**WHAT YOU NEED TO DO**. Pick out each line in the items below that contains the string "firstfret" and copy those lines.

**DATASET RECORDS**.
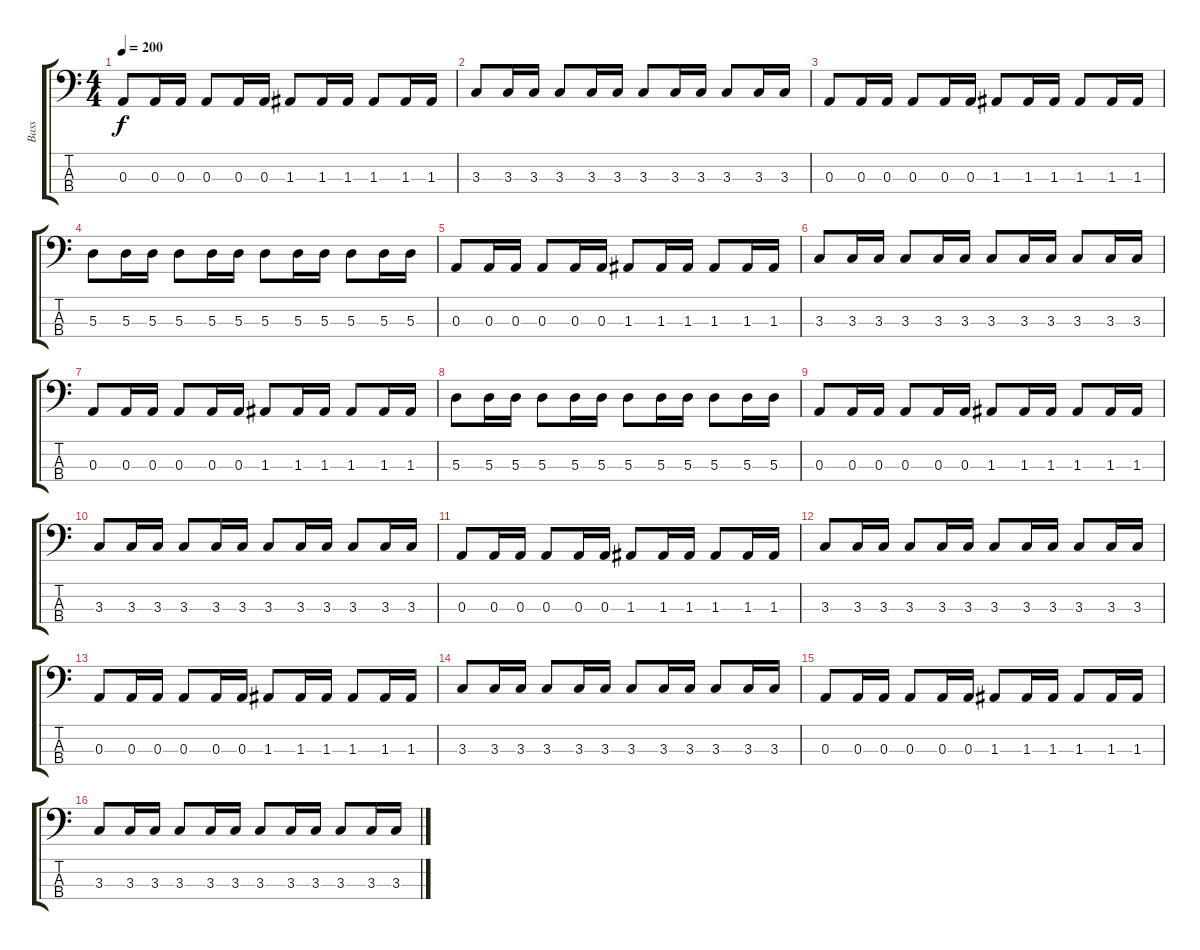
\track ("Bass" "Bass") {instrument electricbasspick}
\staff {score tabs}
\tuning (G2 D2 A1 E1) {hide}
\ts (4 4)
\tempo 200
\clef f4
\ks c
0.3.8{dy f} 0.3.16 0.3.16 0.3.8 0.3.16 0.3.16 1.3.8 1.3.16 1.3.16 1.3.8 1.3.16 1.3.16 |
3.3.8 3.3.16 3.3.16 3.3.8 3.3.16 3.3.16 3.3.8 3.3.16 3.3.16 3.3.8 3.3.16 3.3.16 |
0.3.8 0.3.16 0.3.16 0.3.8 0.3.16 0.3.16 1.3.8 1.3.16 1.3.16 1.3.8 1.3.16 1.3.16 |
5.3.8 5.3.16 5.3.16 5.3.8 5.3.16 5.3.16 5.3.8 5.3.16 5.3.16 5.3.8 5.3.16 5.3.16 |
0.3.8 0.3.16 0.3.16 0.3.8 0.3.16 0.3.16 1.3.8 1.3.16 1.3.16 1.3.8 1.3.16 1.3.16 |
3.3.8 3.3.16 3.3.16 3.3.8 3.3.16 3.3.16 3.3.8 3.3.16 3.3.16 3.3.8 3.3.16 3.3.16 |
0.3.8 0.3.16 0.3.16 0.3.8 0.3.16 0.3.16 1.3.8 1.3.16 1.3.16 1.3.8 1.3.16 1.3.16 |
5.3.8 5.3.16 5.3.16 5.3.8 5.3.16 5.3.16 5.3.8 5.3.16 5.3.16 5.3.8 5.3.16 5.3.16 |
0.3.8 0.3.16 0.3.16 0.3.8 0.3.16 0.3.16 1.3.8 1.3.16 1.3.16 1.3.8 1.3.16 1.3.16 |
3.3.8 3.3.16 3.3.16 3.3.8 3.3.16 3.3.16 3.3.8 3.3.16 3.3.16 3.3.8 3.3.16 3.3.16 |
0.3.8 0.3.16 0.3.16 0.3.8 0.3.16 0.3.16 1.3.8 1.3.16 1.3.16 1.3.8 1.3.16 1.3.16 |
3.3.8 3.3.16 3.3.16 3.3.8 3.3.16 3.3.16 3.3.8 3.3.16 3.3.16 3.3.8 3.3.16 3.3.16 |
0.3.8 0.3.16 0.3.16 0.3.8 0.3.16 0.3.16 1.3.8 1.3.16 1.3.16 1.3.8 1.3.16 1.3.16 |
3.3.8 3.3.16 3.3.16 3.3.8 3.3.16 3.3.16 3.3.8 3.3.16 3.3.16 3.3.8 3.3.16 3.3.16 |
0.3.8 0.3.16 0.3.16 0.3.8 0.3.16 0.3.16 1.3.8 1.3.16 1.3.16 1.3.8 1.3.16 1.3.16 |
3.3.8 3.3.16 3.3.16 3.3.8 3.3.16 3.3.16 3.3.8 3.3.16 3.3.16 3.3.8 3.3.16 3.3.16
...
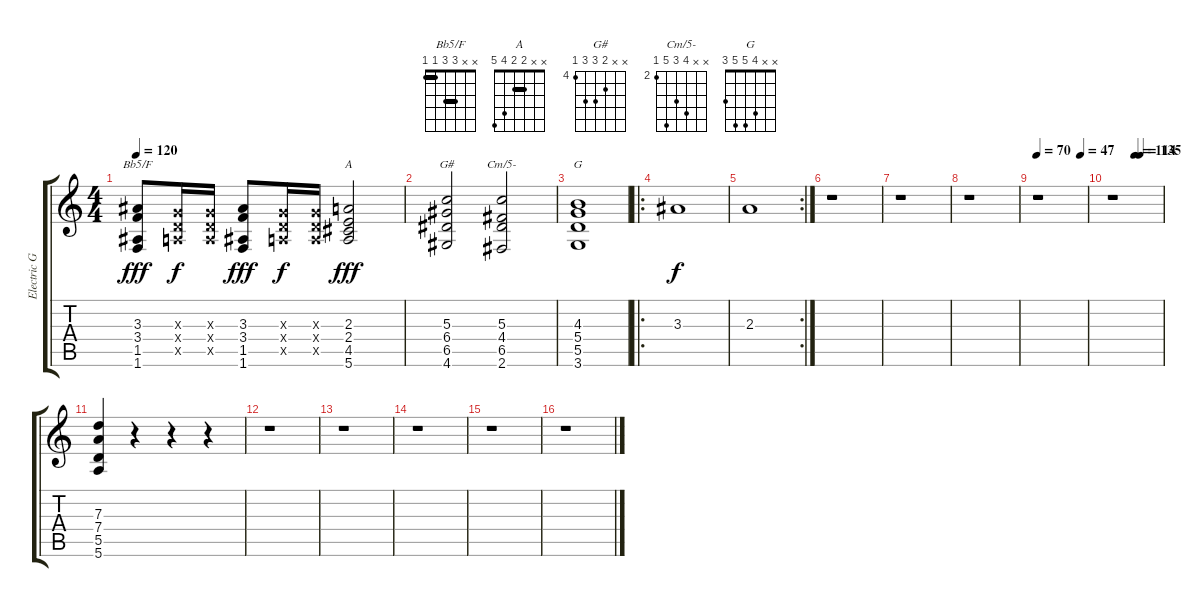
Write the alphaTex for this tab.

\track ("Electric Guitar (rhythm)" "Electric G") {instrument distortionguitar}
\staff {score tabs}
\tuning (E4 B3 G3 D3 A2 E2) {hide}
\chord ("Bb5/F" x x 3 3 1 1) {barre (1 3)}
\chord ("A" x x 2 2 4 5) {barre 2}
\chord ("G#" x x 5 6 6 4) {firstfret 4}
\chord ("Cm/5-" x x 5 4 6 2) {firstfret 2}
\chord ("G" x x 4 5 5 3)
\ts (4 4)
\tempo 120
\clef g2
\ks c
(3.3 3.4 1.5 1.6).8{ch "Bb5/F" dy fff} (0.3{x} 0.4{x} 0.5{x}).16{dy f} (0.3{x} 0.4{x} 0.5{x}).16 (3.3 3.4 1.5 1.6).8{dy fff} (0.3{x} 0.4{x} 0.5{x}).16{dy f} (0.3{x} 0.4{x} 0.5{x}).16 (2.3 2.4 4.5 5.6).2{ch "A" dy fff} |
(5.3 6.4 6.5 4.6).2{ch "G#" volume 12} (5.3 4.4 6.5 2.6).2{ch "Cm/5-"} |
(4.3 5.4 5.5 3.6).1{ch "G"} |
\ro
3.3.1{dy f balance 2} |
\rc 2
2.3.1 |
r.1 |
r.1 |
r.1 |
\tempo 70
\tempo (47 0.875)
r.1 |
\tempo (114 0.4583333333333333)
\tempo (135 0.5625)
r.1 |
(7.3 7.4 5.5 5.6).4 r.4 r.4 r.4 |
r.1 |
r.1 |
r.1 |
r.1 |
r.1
---
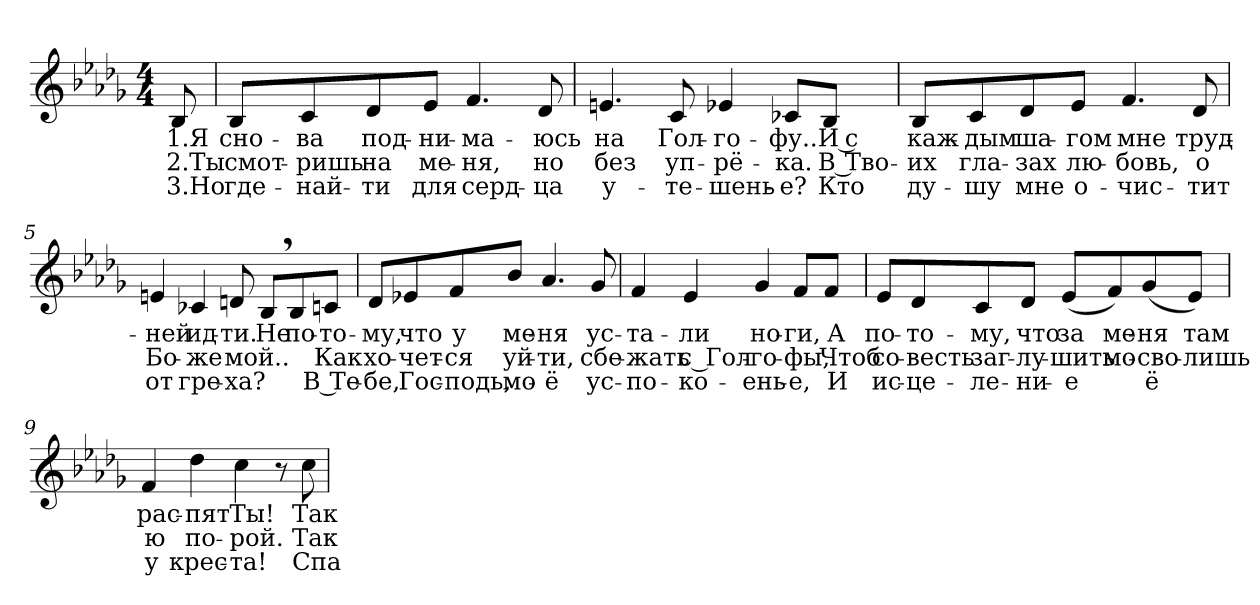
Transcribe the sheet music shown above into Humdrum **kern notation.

**PROBLEM SOLUTION**.
\chord ("G#" x x 5 6 6 4) {firstfret 4}
\chord ("Cm/5-" x x 5 4 6 2) {firstfret 2}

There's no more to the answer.